In an accompanying editorial, Heaney (3) offers comments that might lead some readers to discount our findings and interpretation. He contends that opponents of the use of animal products “have had a disproportionate effect both on public consciousness and on the agenda of nutritional science itself,” and that it “would be surprising if the study had not been influenced to some extent by currents in the larger society.”
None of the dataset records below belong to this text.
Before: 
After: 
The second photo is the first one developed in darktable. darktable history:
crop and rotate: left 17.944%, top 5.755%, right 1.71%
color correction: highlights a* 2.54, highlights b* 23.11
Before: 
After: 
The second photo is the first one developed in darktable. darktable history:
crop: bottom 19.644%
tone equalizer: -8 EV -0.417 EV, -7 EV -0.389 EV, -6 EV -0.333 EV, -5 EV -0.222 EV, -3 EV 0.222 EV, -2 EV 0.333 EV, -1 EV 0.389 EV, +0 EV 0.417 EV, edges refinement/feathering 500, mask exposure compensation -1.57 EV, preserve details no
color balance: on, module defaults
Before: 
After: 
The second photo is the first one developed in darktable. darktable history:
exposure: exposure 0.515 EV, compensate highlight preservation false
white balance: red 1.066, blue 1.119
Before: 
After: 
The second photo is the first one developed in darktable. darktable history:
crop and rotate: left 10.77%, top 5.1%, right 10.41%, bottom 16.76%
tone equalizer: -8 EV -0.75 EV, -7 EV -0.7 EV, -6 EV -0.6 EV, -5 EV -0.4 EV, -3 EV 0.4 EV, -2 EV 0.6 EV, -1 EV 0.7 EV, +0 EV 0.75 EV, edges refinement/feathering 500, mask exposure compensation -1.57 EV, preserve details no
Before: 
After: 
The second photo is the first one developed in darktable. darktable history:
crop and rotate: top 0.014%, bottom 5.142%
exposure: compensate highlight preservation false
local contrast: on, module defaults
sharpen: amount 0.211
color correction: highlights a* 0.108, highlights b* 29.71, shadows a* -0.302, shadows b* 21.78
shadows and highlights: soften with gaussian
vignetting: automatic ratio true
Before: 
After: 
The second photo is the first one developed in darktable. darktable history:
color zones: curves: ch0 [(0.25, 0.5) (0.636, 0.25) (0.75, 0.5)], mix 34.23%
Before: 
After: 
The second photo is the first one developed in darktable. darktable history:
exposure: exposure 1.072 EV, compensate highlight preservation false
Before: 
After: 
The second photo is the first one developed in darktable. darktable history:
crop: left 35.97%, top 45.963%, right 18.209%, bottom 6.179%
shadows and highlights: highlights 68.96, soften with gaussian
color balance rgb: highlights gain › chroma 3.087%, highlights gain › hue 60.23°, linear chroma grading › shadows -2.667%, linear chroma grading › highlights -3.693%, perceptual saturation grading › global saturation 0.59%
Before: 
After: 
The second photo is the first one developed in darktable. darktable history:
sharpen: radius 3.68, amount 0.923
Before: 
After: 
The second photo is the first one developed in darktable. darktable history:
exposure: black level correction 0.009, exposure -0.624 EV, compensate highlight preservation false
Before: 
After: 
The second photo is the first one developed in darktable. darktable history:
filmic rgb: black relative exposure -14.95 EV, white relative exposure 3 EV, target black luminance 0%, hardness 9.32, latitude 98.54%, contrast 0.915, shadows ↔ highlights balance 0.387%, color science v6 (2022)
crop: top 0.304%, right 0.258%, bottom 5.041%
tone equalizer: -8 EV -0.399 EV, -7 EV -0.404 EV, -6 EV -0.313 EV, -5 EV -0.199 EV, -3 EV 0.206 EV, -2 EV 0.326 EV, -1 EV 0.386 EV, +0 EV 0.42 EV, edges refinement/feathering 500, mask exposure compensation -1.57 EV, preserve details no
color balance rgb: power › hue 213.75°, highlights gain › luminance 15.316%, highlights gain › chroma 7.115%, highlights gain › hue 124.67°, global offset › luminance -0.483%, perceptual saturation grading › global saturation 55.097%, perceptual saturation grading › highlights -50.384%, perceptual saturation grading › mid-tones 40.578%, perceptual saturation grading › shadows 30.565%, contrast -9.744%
To allay the concerns of Journal readers, we offer a public opinion we published before having had any reason to suspect our article would be interpreted by anyone as having been unduly influenced by animal activist press:
By referring to the American diet as “protein-rich,” and linking dietary protein's acid yield to bone damage, [the article entitled] “Could Diet Attack Bones? It's a Beef About Meat” [(4)] might lead some readers to believe that Americans are eating too much protein. In fact, the protein content of American diets is below the evolutionary norm for humans, and therefore may be overall nutritionally suboptimal. For bone, the problem may not be too much acid from protein, but too little acid-neutralizing base from those types of plant foods that are rich in base, such as roots, tubers, fruits, and vegetable fruits and leaves. The plant foods that Americans eat most are cereal grains, such as wheat and rice, which are unusual plant foods in that they yield acid, not base. To boot, grains crowd out base-rich plant foods from the diet, helped in that by all those empty-calorie foods Americans eat, such as refined sugars and separated fats. In the acid attack on bone, the beef therefore is not so much with meat, as with grain and empty-calorie foods.